EXTRACT PROVIDED
Tuesday, December 4, 2007

Stephen P. Turner and Paul A. Roth, eds.: The Blackwell Guide to the Philosophy of the Social Sciences

This review was originally published in Philosophy in Review 23:6:412-13, Dec. 2003.

STEPHEN P. TURNER and PAUL A. ROTH, eds. The Blackwell Guide to the Social Sciences. Oxford: Blackwell 2003. Pp. viii + 382.
$50.00 (ISBN 0-631-21537-9); $12.9514.99 (Paper: ISBN 0-631-21538-7)

This book contains a collection of important, newly commissioned essays that is intended to represent the current state of the art in various areas of interest in the philosophy of the social sciences. Anyone acquainted with the canonical anthology of the 1990s, M. Martin and L. C. McIntyre’s Readings in the Philosophy of Social Science (MIT Press, 1994), will immediately sense that the Blackwell Guide is built around a very different list of issues in the field. Law-based and functional explanations, and the debate over methodological individualism vs. holism, are out. Critical theory, practice theory, standpoint theory, mathematical modeling, decision theory and rhetorical analysis are among the topics afforded individual chapters. Phenomenology and the analytic tradition share equal billing in the discipline’s history.

The book opens with the editors’ useful introductory chapter, which lays out the historical background for their vision of the field. Three sections of essays follow: ‘Pasts’, which offers historical overviews of the field, ‘Programs’, which deals with the contemporary situation in a number of leading social sciences research programs, and ‘Problematics’, whose essays discuss important critiques of the social sciences.

The ‘Pasts’ section begins with Stephen Turner’s impressive essay on causality and teleology. No mere catalog of doctrines, this essay charts the course of its subject starting with Aristotle and mentioning (among others) Hobbes, the Enlightenment thinkers, Comte’s positivist project, Durkheim, Weber, all the way to G. A. Cohen’s functionalist reading of Marx, weaving them all into a comprehensible intellectual conversation.

Next comes Brian Fay’s chapter, which situates Schutz, Heiddeger, Merleau-Ponty, and ethnomethodology within the long struggle to overcome the solipsistic and overly abstract character of Edmund Husserl’s transcendental phenomenology. A final dialectical twist points back to the earlier Phenomenology of Hegel, and its demand that forms of consciousness must not only be described, but also criticized.

Thomas Uebels’s chapter on the analytic tradition begins with a useful, if somewhat unenthusiastic, overview of post-war developments on the Anglo-American scene. The real heart of this chapter is its extensive discussion of Otto Neurath, whose pre-war work, Uebel convincingly argues, foreshadowed the latest advances of postpositivist philosophy of the social sciences.

The book’s ‘Programs’ section opens with James Bohman’s chapter on critical theory. Bohman both describes and champions the development of the critical program from a search for a liberating and scientifically objective theoretical critique of society to a free-wheeling dialogical inquiry, prepared to learn from all standpoints and methodologies. This new style of critical social science is not in the business of establishing eternal sociological truths, but rather in serving as a practical tool for making people, ‘more aware of the circumstances that restrict their freedom and inhibit their practical knowledge’ (107).

SET TASKS
1. From the review, repeat word for word the passage starting at "STEPHEN P. TURNER and PAUL A. ROTH, eds. The" and ending at "(Paper: ISBN 0-631-21538-7)".
2. According to the review, whose pre-war work does Uebel argue foreshadowed the latest advances of postpositivist philosophy of the social sciences?
3. Translate this sentence from the review into Spanish: "The book’s ‘Programs’ section opens with James Bohman’s chapter on critical theory."
The material after the review isn't needed for anything here.

ROWS
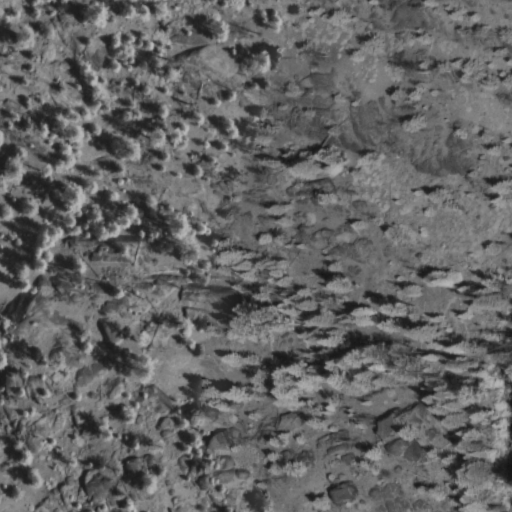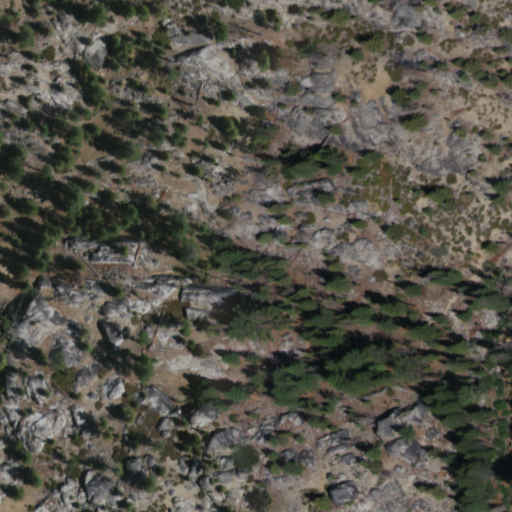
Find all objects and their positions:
road: (432, 350)
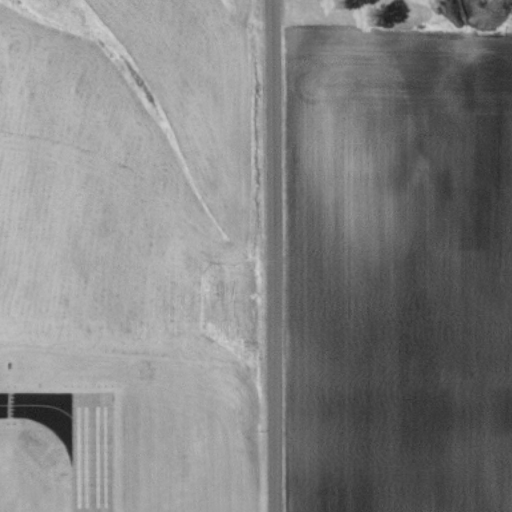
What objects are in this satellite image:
road: (275, 255)
airport taxiway: (54, 408)
airport: (133, 433)
airport runway: (92, 459)
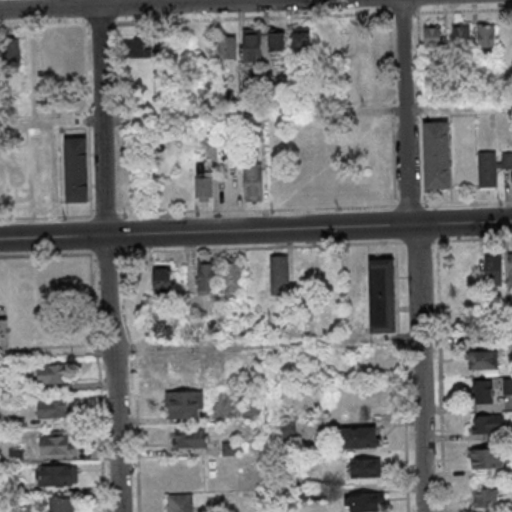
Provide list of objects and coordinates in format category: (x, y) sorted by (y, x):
road: (155, 5)
building: (462, 35)
building: (433, 36)
building: (486, 38)
building: (301, 39)
building: (276, 41)
building: (252, 45)
building: (252, 45)
building: (137, 47)
building: (227, 47)
building: (12, 52)
road: (406, 112)
road: (307, 113)
building: (436, 154)
building: (437, 155)
building: (492, 167)
building: (76, 169)
building: (78, 169)
building: (488, 170)
building: (253, 183)
building: (203, 184)
building: (251, 184)
road: (256, 212)
road: (461, 223)
road: (257, 230)
road: (52, 237)
road: (106, 256)
building: (510, 266)
building: (494, 270)
building: (278, 273)
building: (206, 276)
building: (232, 277)
building: (162, 279)
building: (381, 295)
road: (313, 344)
building: (483, 360)
road: (423, 368)
building: (181, 369)
building: (53, 374)
building: (507, 386)
building: (483, 391)
building: (184, 404)
building: (52, 408)
building: (487, 424)
road: (271, 429)
building: (362, 437)
building: (188, 438)
building: (55, 443)
building: (486, 458)
building: (364, 468)
building: (56, 475)
building: (485, 498)
building: (363, 501)
building: (180, 502)
building: (62, 504)
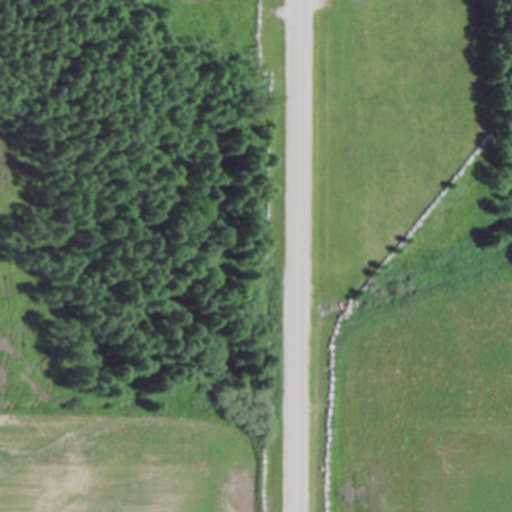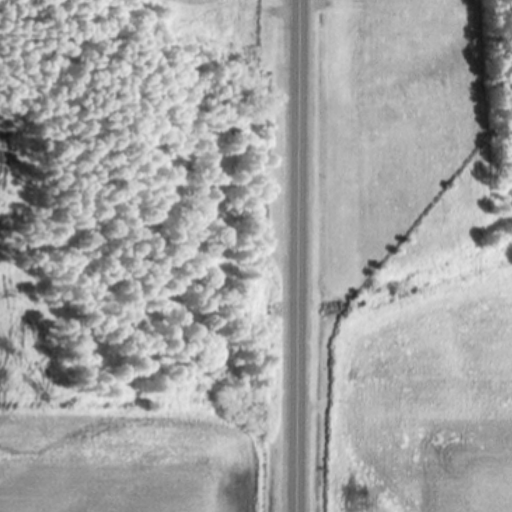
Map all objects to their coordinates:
road: (295, 256)
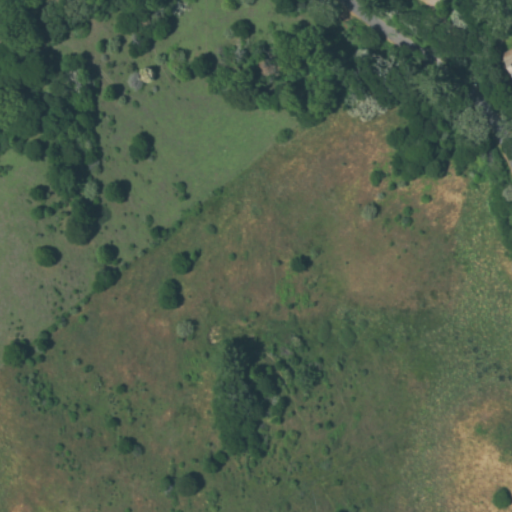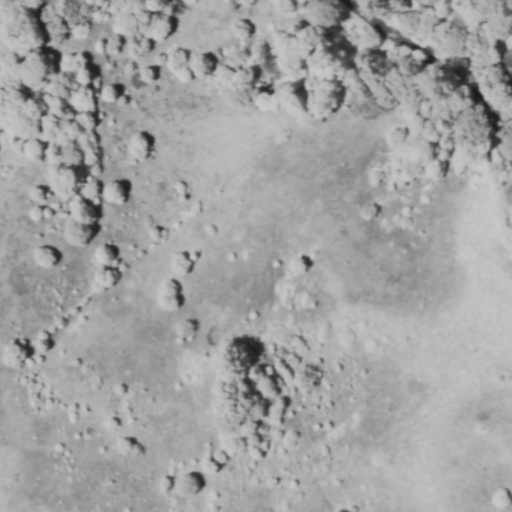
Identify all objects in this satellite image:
building: (506, 61)
road: (439, 63)
building: (507, 64)
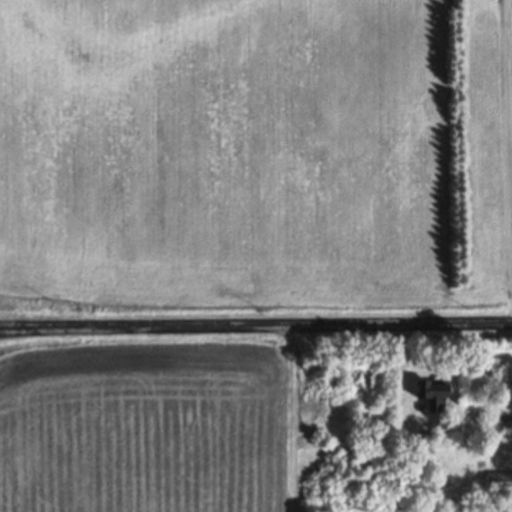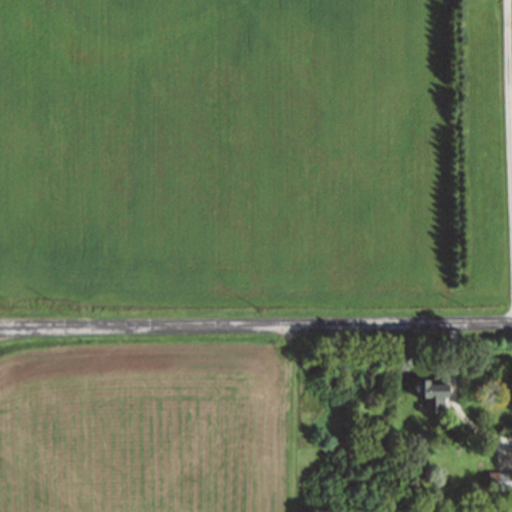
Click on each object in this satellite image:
road: (508, 87)
road: (256, 325)
building: (430, 395)
building: (499, 481)
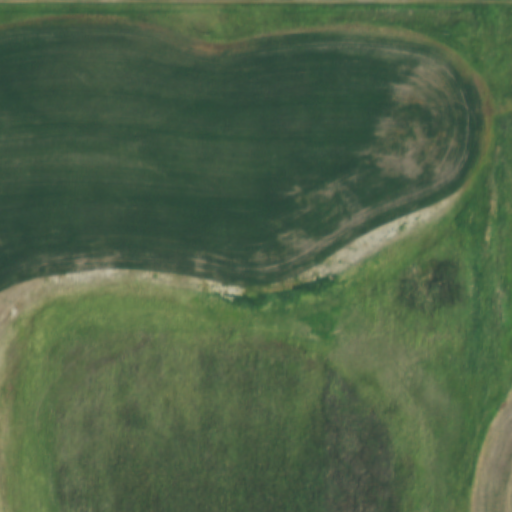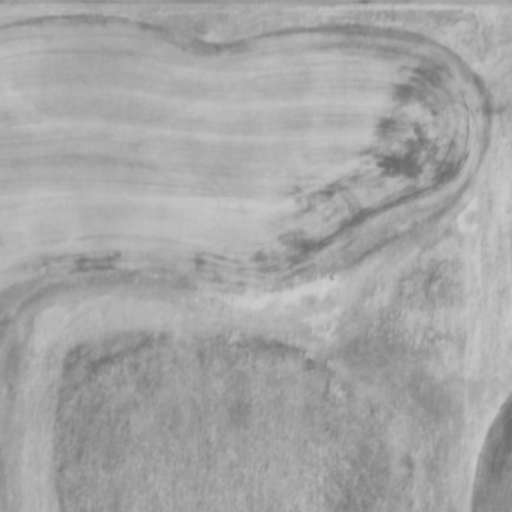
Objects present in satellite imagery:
road: (489, 255)
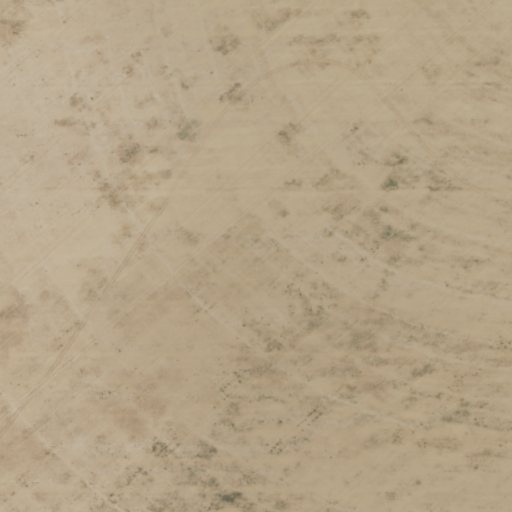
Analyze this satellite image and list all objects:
crop: (256, 256)
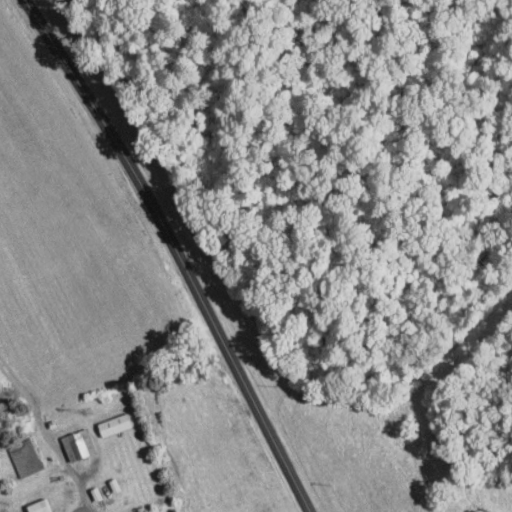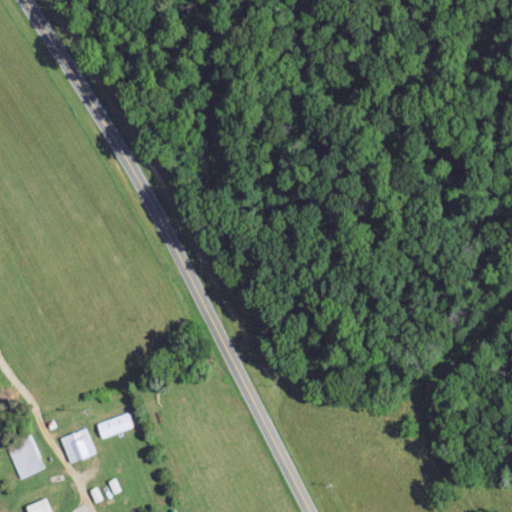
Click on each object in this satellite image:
road: (41, 22)
road: (189, 275)
building: (114, 423)
road: (49, 437)
building: (77, 443)
building: (25, 455)
building: (38, 505)
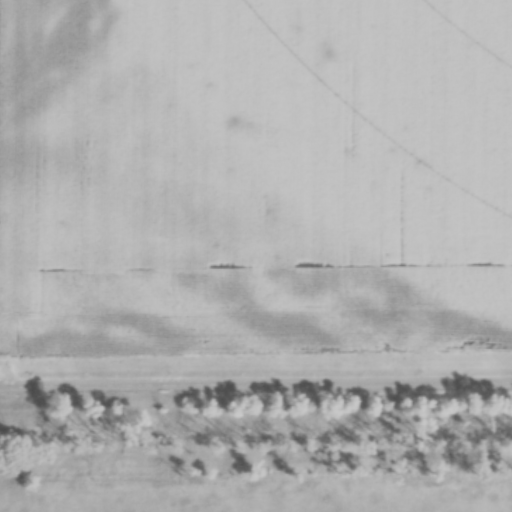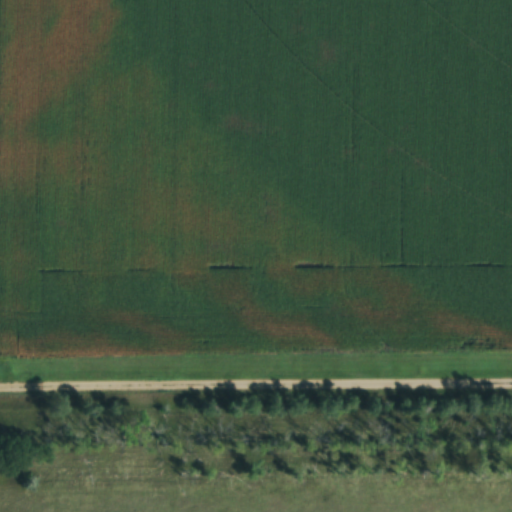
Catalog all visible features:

SOLUTIONS BELOW
1.
STEPHEN P. TURNER and PAUL A. ROTH, eds. The Blackwell Guide to the Social Sciences. Oxford: Blackwell 2003. Pp. viii + 382.
$50.00 (ISBN 0-631-21537-9); $12.9514.99 (Paper: ISBN 0-631-21538-7)

2. Otto Neurath's

3. La sección ‘Programas’ del libro se abre con el capítulo de James Bohman sobre la teoría crítica.